Training Data Score: 0.9921240885954051
Testing Data Score: 0.9918489475856377


In [11]:
#Create the Random Forest Classifier
F_classifier = RandomForestClassifier(random_state=1)

F_classifier

RandomForestClassifier(random_state=1)

In [12]:
# Train a Random Forest Classifier model 
F_classifier.fit(X_train, y_train)

RandomForestClassifier(random_state=1)

In [13]:
#print the model score
print(f"Traing Data Score: {F_classifier.score(X_train, y_train)}")
print(f"Test Data Score: {F_classifier.score(X_test, y_test)}")

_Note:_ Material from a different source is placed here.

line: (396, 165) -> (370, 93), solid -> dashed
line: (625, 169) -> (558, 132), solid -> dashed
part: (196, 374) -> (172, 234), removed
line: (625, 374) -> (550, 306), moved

Traing Data Score: 0.9975409272252029
Test Data Score: 0.9914878250103177


## What if I scaled the data?

#### From my model score results, both the Logistic Regression and the Random Forest scores are very very close, but the Logistic Regression performed 4 ten thousandths of a point better (0.0004). This falls in line with my prediction, but it is much closer than I expected. I would like to explore what would happen if I scaled the data.


In [14]:
#scaling the X data

scaler = StandardScaler().fit(X_train)
X_train_scaled = scaler.transform(X_train)
X_test_scaled = scaler.transform(X_test)

In [15]:
# create a logistic regression model
from sklearn.linear_model import LogisticRegression

L_classifier_scaled = LogisticRegression()

L_classifier_scaled

LogisticRegression()

In [16]:
# Train a Logistic Regression model 
L_classifier_scaled.fit(X_train_scaled, y_train)

LogisticRegression()

In [17]:
#print the model score
print(f"Training Data Score: {L_classifier_scaled.score(X_train_scaled, y_train)}")
print(f"Testing Data Score: {L_classifier_scaled.score(X_test_scaled, y_test)}")

Training Data Score: 0.9942908240473243
Testing Data Score: 0.9936545604622369


In [18]:
#Create the Random Forest Classifier
F_classifier_scaled = RandomForestClassifier(random_state=1)

F_classifier_scaled

RandomForestClassifier(random_state=1)

In [19]:
# Train a Random Forest Classifier model 
F_classifier_scaled.fit(X_train_scaled, y_train)

RandomForestClassifier(random_state=1)

In [20]:
#print the model score
print(f"Traing Data Score: {F_classifier_scaled.score(X_train_scaled, y_train)}")
print(f"Test Data Score: {F_classifier_scaled.score(X_test_scaled, y_test)}")

Traing Data Score: 0.9975409272252029
Test Data Score: 0.9914878250103177


## Results

#### After scaling the data, the Logistic Regression score improved but the Random Forest stayed the same. Now the Logistic Regression score is 2 thousandths of a point better (0.002). This still falls in line with my hypothesis and the scores are still really close. I do think that the Logistic Regression performed better since the data was more numerical. There is one column, derogatory_marks that is categorical and I think helps the Random Forest model. Either way, since both models’ scores are so close, I think either model will be a really good predictor of if a loan will be approved or not.